I can't say I planned to return as owner of the Sentinel, but it just seemed right. It's not a matter of reliving my youth - I'm too old and sensible for that. My neck is too stiff to sit at a keyboard 12 hours a day. My knees don't bend enough to crouch on the sidelines taking photos at a high school basketball game all night.
But I want to help.
My late wife and I started in Alaska when we moved to town from Chicago to run the Sentinel and now, as I approach my 70th year, I'd like to support the community. I know it's not the Wrangell of the 1970s, the sawmills are gone, the population a bit less, fewer state offices and a little more politically conservative. But Wrangell has a solid future and the 118-year-old Sentinel will be part of it.
I will help to write, edit and manage the paper from Anchorage and Juneau, where I will be reporting on the state Legislature. Working with reporter Caleb Vierkant and office manager Trisha Schwartz, we will do our best to upgrade and expand the Sentinel, adding more pages, more news, local editorials, an improved website - all the while focusing on what's best for the community.
That means we'll print more copies of the annual Wrangell Visitors Guide this year and improve the online version so that businesses and community groups can better promote the community. Any Wrangell business that paid for an ad in the 2020 guide will get half off on their ad in the 2021 guide. I know 2020 was a bad year financially for a lot of people and I figure the Sentinel needs to do its part to start the rebuilding in 2021.
We will offer more discounts on weekly advertising for local businesses. Same idea as the visitors guide - doing our part as the community recovers from the financial hit of the COVID-19 pandemic. I expect 2021 will be better than 2020, but a recovery will take longer than just this year.
We plan to add more news from around Southeast and the state, but not at the expense of crowding out news of Wrangell. It's not one or the other, it's both.
Of course, with a small staff we will be limited in what we can report.
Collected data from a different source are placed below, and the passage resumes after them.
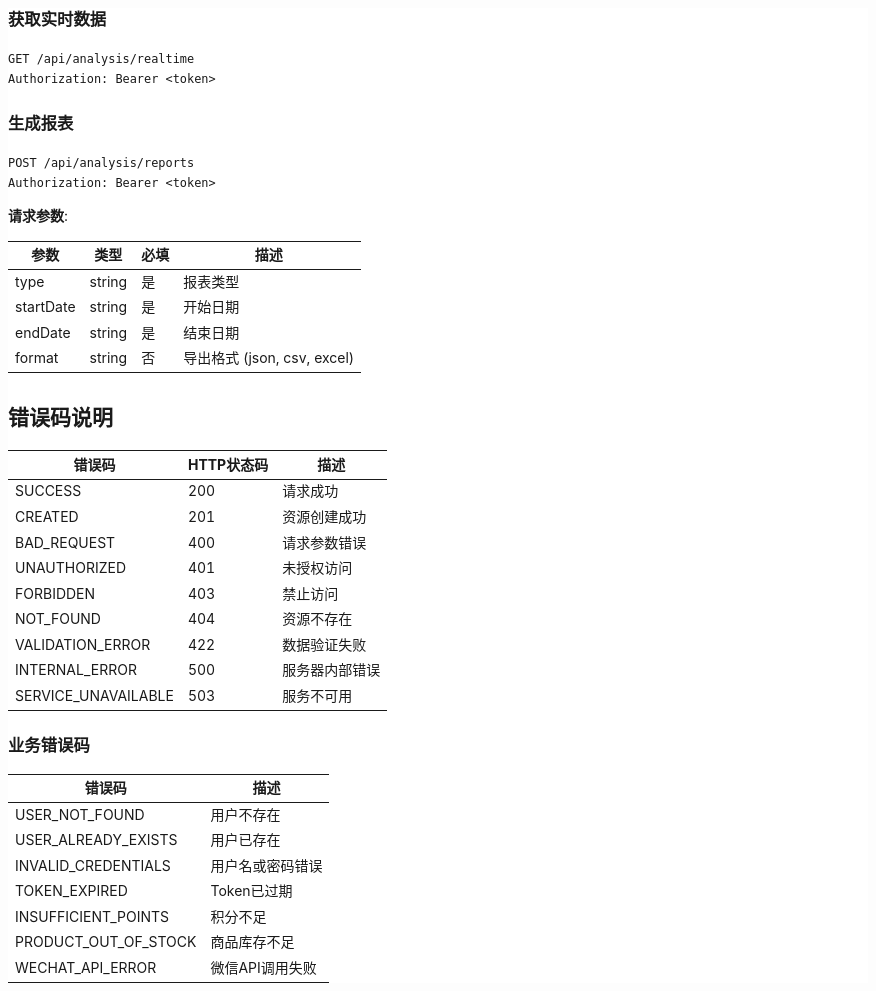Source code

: ### 获取实时数据

```http
GET /api/analysis/realtime
Authorization: Bearer <token>
```

### 生成报表

```http
POST /api/analysis/reports
Authorization: Bearer <token>
```

**请求参数**:

| 参数 | 类型 | 必填 | 描述 |
|------|------|------|------|
| type | string | 是 | 报表类型 |
| startDate | string | 是 | 开始日期 |
| endDate | string | 是 | 结束日期 |
| format | string | 否 | 导出格式 (json, csv, excel) |

## 错误码说明

| 错误码 | HTTP状态码 | 描述 |
|--------|------------|------|
| SUCCESS | 200 | 请求成功 |
| CREATED | 201 | 资源创建成功 |
| BAD_REQUEST | 400 | 请求参数错误 |
| UNAUTHORIZED | 401 | 未授权访问 |
| FORBIDDEN | 403 | 禁止访问 |
| NOT_FOUND | 404 | 资源不存在 |
| VALIDATION_ERROR | 422 | 数据验证失败 |
| INTERNAL_ERROR | 500 | 服务器内部错误 |
| SERVICE_UNAVAILABLE | 503 | 服务不可用 |

### 业务错误码

| 错误码 | 描述 |
|--------|------|
| USER_NOT_FOUND | 用户不存在 |
| USER_ALREADY_EXISTS | 用户已存在 |
| INVALID_CREDENTIALS | 用户名或密码错误 |
| TOKEN_EXPIRED | Token已过期 |
| INSUFFICIENT_POINTS | 积分不足 |
| PRODUCT_OUT_OF_STOCK | 商品库存不足 |
| WECHAT_API_ERROR | 微信API调用失败 |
Please be patient and understanding as we try our best. In time, we'll get to everything and everyone.
We invite letters to the editor from residents. Keep them civil, get the facts straight, no personal attacks and we'll get them into print. Stray from those rules, and I will reject the letters.
Most important, I believe a well-informed public is essential in a functioning democracy, and is crucial for voters and public officials as they make decisions. That's the newspaper's job: Facts and reality and recording history, not spreading rumors or speculation. I have no idea how to send out a tweet and have no intention of learning.
Wrangell may have changed since 1976, but the rules of journalism haven't changed. The Sentinel has operated for 118 years, going on 119 in November. This year starts with changing the name on the state business license. There will be more to come.